Data provided below:

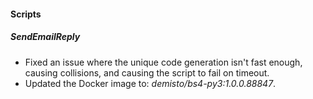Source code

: 
#### Scripts

##### SendEmailReply

- Fixed an issue where the unique code generation isn't fast enough, causing collisions, and causing the script to fail on timeout.
- Updated the Docker image to: *demisto/bs4-py3:1.0.0.88847*.
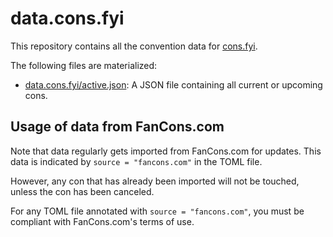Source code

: # data.cons.fyi

This repository contains all the convention data for [cons.fyi](https://cons.fyi).

The following files are materialized:
- [data.cons.fyi/active.json](https://data.cons.fyi/active.json): A JSON file containing all current or upcoming cons.

## Usage of data from FanCons.com

Note that data regularly gets imported from FanCons.com for updates. This data is indicated by `source = "fancons.com"` in the TOML file.

However, any con that has already been imported will not be touched, unless the con has been canceled.

For any TOML file annotated with `source = "fancons.com"`, you must be compliant with FanCons.com's terms of use.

End of Data provided.

What the task asks:
Filter the records above down to the lines that hold the string "from".

Final answer:
## Usage of data from FanCons.com
Note that data regularly gets imported from FanCons.com for updates. This data is indicated by `source = "fancons.com"` in the TOML file.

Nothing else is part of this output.